_RECORD EXCERPTS_
--*--

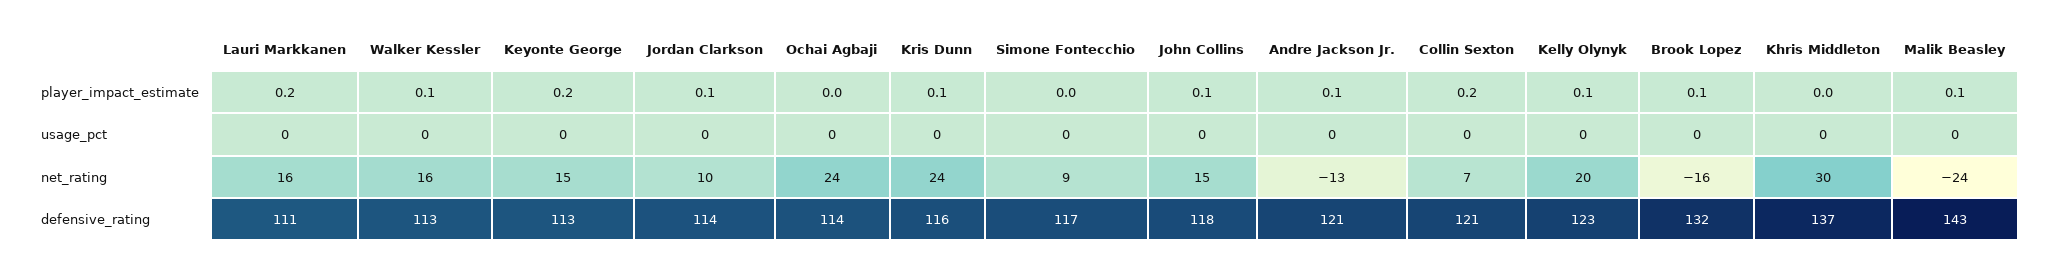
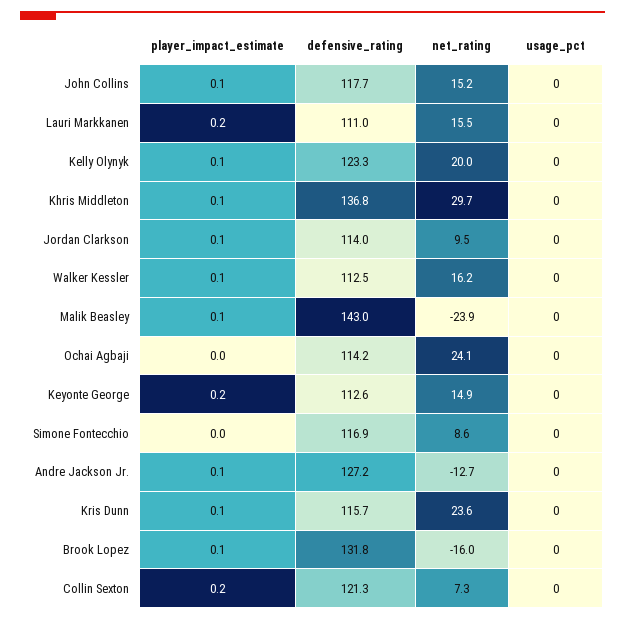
  {
    "Lauri Markkanen": {
      "player_impact_estimate": 0.2,
      "usage_pct": 0,
      "net_rating": 15.5,
      "defensive_rating": 111
    },
    "Walker Kessler": {
      "player_impact_estimate": 0.1,
      "usage_pct": 0,
      "net_rating": 16.2,
      "defensive_rating": 112.5
    },
    "Keyonte George": {
      "player_impact_estimate": 0.2,
      "usage_pct": 0,
      "net_rating": 14.9,
      "defensive_rating": 112.6
    },
    "Jordan Clarkson": {
      "player_impact_estimate": 0.1,
      "usage_pct": 0,
      "net_rating": 9.5,
      "defensive_rating": 114
    },
    "Ochai Agbaji": {
      "player_impact_estimate": 0,
      "usage_pct": 0,
      "net_rating": 24.1,
      "defensive_rating": 114.2
    },
    "Kris Dunn": {
      "player_impact_estimate": 0.1,
      "usage_pct": 0,
      "net_rating": 23.6,
      "defensive_rating": 115.7
    },
    "Simone Fontecchio": {
      "player_impact_estimate": 0,
      "usage_pct": 0,
      "net_rating": 8.6,
      "defensive_rating": 116.9
    },
    "John Collins": {
      "player_impact_estimate": 0.1,
      "usage_pct": 0,
      "net_rating": 15.2,
      "defensive_rating": 117.7
    },
    "Andre Jackson Jr.": {
      "player_impact_estimate": 0.1,
      "usage_pct": 0,
      "net_rating": -12.7,
-     "defensive_rating": 121
+     "defensive_rating": 127.2
    },
    "Collin Sexton": {
      "player_impact_estimate": 0.2,
      "usage_pct": 0,
      "net_rating": 7.3,
      "defensive_rating": 121.3
    },
    "Kelly Olynyk": {
      "player_impact_estimate": 0.1,
      "usage_pct": 0,
      "net_rating": 20,
      "defensive_rating": 123.3
    },
    "Brook Lopez": {
      "player_impact_estimate": 0.1,
      "usage_pct": 0,
      "net_rating": -16,
      "defensive_rating": 131.8
    },
    "Khris Middleton": {
-     "player_impact_estimate": 0,
+     "player_impact_estimate": 0.1,
      "usage_pct": 0,
      "net_rating": 29.7,
      "defensive_rating": 136.8
    },
    "Malik Beasley": {
      "player_impact_estimate": 0.1,
      "usage_pct": 0,
      "net_rating": -23.9,
      "defensive_rating": 143
    }
  }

--*--

_WHAT TO DO_
Every line of the data should be transcribed exactly. Omit the images.

_SOLUTION FOR THIS PROBLEM_
  {
    "Lauri Markkanen": {
      "player_impact_estimate": 0.2,
      "usage_pct": 0,
      "net_rating": 15.5,
      "defensive_rating": 111
    },
    "Walker Kessler": {
      "player_impact_estimate": 0.1,
      "usage_pct": 0,
      "net_rating": 16.2,
      "defensive_rating": 112.5
    },
    "Keyonte George": {
      "player_impact_estimate": 0.2,
      "usage_pct": 0,
      "net_rating": 14.9,
      "defensive_rating": 112.6
    },
    "Jordan Clarkson": {
      "player_impact_estimate": 0.1,
      "usage_pct": 0,
      "net_rating": 9.5,
      "defensive_rating": 114
    },
    "Ochai Agbaji": {
      "player_impact_estimate": 0,
      "usage_pct": 0,
      "net_rating": 24.1,
      "defensive_rating": 114.2
    },
    "Kris Dunn": {
      "player_impact_estimate": 0.1,
      "usage_pct": 0,
      "net_rating": 23.6,
      "defensive_rating": 115.7
    },
    "Simone Fontecchio": {
      "player_impact_estimate": 0,
      "usage_pct": 0,
      "net_rating": 8.6,
      "defensive_rating": 116.9
    },
    "John Collins": {
      "player_impact_estimate": 0.1,
      "usage_pct": 0,
      "net_rating": 15.2,
      "defensive_rating": 117.7
    },
    "Andre Jackson Jr.": {
      "player_impact_estimate": 0.1,
      "usage_pct": 0,
      "net_rating": -12.7,
-     "defensive_rating": 121
+     "defensive_rating": 127.2
    },
    "Collin Sexton": {
      "player_impact_estimate": 0.2,
      "usage_pct": 0,
      "net_rating": 7.3,
      "defensive_rating": 121.3
    },
    "Kelly Olynyk": {
      "player_impact_estimate": 0.1,
      "usage_pct": 0,
      "net_rating": 20,
      "defensive_rating": 123.3
    },
    "Brook Lopez": {
      "player_impact_estimate": 0.1,
      "usage_pct": 0,
      "net_rating": -16,
      "defensive_rating": 131.8
    },
    "Khris Middleton": {
-     "player_impact_estimate": 0,
+     "player_impact_estimate": 0.1,
      "usage_pct": 0,
      "net_rating": 29.7,
      "defensive_rating": 136.8
    },
    "Malik Beasley": {
      "player_impact_estimate": 0.1,
      "usage_pct": 0,
      "net_rating": -23.9,
      "defensive_rating": 143
    }
  }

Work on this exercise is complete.